„Ja, ja, es steht darin, ich habe es selbst gelesen. Nachdem sie sich endlich dazu überwunden hatte, hat sie wirklich schön geschrieben, so daß es den Eltern wohltun muß, und auch ihr selber ist es jetzt leichter ums Herz, sie hat mir gedankt zuletzt.“
„O Mutter, wie du das so zustande gebracht hast!“
„Jetzt gute Nacht, Kind; es ist höchste Zeit, daß du schläfst!“
„Gute Nacht und danke, danke, danke, Mutter!“
Am frühen Morgen des nächsten Tags, vor Beginn der Schule, eilte Gretchen zu Hermine. Diese mußte hören, welche Wendung die Dinge mit Fräulein Geldern genommen hatten. Aber als sie nach Hermine fragte, erklärte das Dienstmädchen: „sie schläft noch.“
„Es ist doch schon acht Uhr vorbei,“ sagte Gretchen ärgerlich.
„Freilich, aber sie ist eben noch nicht ganz gesund und deshalb bleibt sie länger liegen.“
„Ich will doch einmal nachsehen, ob sie noch fest schläft,“ entgegnete Gretchen und wartete nicht weiter auf die Einwilligung des Mädchens. Ohne anzuklopfen trat sie leise in Herminens Schlafzimmer. Die Vorhänge waren zugezogen, es war dunkel und still im Zimmer; Hermine lag schlafend, das Gesicht nach der Wand gekehrt. Gretchen zögerte ein wenig. Durfte sie die Freundin wecken? Nein, aber doch ein wenig probieren, ob sie noch fest schlief oder bald von selbst aufwachen würde. Leise flüsterte sie: „Hermine, Fräulein Geldern war bei uns.“ Die Schläferin bewegte sich ein wenig.
„Hermine, Fräulein Geldern hat der Mutter alles anvertraut.“
Die Schläferin wandte sich Gretchen zu, aber die Augen waren noch geschlossen.

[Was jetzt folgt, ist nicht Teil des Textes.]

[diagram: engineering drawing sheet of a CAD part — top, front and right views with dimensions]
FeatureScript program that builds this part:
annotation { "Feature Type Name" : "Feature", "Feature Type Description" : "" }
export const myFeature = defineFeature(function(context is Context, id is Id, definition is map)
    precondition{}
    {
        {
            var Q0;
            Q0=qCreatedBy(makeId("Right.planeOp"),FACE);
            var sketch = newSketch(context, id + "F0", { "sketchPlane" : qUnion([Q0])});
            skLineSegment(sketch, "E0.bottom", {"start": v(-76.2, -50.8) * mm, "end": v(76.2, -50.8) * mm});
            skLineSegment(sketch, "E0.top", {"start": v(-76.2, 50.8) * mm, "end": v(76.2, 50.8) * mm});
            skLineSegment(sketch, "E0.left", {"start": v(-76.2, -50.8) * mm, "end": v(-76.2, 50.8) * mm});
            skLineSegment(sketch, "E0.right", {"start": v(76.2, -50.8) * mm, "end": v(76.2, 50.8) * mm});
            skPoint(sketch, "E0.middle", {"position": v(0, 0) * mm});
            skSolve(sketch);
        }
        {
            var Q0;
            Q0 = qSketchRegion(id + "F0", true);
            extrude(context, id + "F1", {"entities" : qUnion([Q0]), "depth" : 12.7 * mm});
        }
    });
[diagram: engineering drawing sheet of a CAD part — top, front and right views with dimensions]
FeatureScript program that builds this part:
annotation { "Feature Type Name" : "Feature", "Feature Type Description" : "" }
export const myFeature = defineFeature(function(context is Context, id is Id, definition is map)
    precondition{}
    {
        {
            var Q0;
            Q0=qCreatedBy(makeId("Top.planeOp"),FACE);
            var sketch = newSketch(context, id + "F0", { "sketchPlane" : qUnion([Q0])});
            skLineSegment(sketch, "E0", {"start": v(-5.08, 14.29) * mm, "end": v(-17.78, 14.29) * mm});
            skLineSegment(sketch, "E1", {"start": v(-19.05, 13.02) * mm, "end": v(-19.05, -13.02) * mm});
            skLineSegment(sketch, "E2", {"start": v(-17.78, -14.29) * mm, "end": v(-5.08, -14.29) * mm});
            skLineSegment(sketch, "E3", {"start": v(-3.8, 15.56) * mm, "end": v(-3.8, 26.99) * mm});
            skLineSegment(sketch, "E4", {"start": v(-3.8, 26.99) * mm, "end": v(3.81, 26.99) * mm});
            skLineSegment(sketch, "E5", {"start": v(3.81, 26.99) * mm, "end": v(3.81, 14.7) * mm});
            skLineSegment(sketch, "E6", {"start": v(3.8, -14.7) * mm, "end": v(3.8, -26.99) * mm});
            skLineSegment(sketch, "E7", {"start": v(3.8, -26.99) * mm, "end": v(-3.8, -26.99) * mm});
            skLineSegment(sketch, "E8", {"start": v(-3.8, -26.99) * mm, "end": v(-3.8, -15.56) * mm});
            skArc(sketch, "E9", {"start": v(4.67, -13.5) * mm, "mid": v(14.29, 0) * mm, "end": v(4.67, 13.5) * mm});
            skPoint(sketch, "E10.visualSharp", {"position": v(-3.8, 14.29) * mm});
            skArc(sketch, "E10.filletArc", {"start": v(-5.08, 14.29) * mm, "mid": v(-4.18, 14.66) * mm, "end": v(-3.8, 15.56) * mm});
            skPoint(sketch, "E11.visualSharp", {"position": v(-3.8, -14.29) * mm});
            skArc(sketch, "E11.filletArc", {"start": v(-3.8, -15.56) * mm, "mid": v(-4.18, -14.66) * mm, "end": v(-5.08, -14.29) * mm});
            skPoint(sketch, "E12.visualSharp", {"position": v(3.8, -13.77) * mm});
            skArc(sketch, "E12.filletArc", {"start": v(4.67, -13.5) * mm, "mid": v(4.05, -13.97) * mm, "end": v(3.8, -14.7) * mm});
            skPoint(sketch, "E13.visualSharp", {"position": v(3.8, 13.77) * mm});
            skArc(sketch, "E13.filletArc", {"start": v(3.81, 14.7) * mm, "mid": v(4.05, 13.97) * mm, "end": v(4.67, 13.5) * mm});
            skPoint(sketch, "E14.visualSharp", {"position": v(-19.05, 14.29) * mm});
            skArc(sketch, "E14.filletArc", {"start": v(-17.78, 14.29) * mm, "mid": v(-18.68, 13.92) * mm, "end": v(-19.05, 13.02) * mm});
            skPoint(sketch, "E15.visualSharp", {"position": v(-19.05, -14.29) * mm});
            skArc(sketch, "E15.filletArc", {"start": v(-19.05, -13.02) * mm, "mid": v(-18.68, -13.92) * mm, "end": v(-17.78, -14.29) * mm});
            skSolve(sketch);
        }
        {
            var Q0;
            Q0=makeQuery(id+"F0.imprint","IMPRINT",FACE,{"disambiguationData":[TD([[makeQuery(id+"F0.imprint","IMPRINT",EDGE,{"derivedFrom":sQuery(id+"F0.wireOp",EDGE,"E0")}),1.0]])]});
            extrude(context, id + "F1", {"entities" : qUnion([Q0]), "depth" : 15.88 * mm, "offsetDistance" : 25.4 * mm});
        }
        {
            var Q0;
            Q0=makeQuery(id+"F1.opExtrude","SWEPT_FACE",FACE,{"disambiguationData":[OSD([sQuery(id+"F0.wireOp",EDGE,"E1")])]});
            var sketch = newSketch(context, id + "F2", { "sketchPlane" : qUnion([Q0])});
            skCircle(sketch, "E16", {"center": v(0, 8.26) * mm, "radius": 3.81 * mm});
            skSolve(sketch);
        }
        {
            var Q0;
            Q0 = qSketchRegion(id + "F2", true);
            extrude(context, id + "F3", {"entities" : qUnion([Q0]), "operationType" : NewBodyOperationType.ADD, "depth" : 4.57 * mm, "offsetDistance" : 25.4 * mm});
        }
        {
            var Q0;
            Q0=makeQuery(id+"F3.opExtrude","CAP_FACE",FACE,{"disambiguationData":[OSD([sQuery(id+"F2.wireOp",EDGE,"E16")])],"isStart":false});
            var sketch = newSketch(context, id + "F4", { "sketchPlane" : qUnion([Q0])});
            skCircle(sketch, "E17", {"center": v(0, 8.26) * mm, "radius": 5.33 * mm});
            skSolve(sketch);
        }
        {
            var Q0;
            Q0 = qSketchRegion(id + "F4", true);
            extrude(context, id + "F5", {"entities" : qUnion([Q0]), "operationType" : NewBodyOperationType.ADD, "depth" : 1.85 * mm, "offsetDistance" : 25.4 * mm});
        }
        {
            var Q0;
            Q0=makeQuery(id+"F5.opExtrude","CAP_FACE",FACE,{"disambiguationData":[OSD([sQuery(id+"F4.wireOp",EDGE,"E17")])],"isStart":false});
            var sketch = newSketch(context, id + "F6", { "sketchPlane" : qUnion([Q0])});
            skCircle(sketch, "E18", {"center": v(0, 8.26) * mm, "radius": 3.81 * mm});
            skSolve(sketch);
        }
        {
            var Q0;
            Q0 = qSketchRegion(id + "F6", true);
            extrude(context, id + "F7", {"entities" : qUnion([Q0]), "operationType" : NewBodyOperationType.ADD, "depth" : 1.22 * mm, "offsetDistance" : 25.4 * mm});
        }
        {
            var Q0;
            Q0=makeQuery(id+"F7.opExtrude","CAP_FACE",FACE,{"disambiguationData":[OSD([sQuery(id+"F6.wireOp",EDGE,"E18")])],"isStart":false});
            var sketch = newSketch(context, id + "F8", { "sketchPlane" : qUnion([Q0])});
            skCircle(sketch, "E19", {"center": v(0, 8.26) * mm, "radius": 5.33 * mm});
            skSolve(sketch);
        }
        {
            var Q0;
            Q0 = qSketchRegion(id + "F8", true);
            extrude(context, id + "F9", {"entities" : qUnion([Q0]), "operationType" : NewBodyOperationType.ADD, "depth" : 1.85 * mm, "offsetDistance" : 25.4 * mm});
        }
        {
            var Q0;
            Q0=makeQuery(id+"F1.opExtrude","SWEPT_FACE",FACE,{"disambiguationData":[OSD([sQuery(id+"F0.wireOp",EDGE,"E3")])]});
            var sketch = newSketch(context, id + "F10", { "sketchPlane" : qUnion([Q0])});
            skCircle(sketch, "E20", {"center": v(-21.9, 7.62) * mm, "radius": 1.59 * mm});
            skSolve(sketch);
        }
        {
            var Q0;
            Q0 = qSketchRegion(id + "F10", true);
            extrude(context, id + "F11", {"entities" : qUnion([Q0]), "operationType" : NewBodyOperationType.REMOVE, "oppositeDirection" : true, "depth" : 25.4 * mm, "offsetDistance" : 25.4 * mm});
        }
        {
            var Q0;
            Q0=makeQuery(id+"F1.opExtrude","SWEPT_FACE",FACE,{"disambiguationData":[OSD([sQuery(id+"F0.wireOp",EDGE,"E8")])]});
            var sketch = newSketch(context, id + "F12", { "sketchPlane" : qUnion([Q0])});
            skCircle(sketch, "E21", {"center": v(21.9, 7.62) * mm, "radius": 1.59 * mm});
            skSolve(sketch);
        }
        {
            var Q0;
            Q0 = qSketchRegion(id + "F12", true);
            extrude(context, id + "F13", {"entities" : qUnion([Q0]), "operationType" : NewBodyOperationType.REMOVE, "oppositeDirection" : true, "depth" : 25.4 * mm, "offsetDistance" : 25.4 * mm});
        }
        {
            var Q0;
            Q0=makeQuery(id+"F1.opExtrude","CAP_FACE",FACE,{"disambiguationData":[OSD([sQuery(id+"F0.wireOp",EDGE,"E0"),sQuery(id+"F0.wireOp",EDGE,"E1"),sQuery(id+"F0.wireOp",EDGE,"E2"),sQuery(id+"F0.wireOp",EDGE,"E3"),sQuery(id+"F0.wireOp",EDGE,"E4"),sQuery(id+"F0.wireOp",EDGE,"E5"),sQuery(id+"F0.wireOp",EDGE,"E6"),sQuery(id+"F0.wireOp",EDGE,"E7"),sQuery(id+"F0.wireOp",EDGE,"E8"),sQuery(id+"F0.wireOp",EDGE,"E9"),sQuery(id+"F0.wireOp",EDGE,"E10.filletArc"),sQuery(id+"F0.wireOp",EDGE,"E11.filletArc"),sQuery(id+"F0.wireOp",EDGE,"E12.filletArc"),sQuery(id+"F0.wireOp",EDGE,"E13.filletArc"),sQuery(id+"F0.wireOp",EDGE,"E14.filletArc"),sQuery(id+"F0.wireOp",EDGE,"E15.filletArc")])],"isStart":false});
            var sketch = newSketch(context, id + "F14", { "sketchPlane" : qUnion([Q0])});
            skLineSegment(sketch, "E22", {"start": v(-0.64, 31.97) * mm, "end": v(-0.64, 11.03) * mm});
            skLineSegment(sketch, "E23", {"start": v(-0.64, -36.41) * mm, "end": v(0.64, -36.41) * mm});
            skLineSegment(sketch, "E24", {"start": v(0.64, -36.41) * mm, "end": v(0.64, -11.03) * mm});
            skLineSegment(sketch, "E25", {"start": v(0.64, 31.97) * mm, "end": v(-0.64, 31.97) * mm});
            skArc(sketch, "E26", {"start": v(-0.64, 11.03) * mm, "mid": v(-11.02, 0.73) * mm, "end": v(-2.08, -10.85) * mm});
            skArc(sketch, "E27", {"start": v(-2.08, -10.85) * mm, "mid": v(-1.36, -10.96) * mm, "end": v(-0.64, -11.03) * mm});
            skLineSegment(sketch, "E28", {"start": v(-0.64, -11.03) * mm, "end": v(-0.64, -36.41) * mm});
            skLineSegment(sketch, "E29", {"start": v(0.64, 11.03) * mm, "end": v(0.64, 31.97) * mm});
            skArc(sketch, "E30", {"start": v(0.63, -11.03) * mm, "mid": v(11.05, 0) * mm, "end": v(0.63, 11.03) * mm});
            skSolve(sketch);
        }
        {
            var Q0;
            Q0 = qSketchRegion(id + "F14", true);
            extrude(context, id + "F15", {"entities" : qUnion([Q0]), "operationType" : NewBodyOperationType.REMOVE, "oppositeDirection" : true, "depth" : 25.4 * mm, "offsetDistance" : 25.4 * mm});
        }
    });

„Hermine, Fräulein Geldern hat an ihre Eltern geschrieben und sie um Verzeihung gebeten.“ Jetzt öffnete die Schläferin die Augen und sah mit Erstaunen auf Gretchen. „Guten Morgen, Hermine,“ sagte diese voll Vergnügen, daß die Freundin wach war. „Guten Morgen, Gretchen. O, es ist schade, daß du mich geweckt hast, ich habe gerade von Fräulein Geldern so schön geträumt!“
„Ich habe dich eigentlich nicht geweckt, ich habe dir nur erzählt; o Hermine, es ist jetzt alles offen und klar, und bald wird Fräulein Geldern aus aller Not sein!“ Jetzt war Hermine ganz munter und voll Teilnahme für alles, was ihr die Freundin erzählte. Mitten in dem Bericht trat Frau Braun ein und war nicht wenig erstaunt, Besuch im Schlafzimmer zu finden. „Das wird hoffentlich dein letzter Krankenbesuch bei Hermine sein,“ sagte sie zu Gretchen, „morgen darf sie wieder in die Schule.“ Das war eine frohe Botschaft für Gretchen; fröhlichen Sinns verabschiedete sie sich und wanderte leichten Herzens, wie schon lange nicht mehr, in ihre Schule.
Fräulein Geldern suchte heute nicht die Gelegenheit, mit Gretchen zusammenzukommen, aber als sie sich zufällig auf der Schultreppe trafen, drückte sie ihr die Hand und flüsterte ihr zu: „Grüßen Sie mir Ihr goldiges Mütterlein!“ Nun wußte Gretchen, daß die Freundin ihr nicht mehr zürnte wegen des „Verrats“.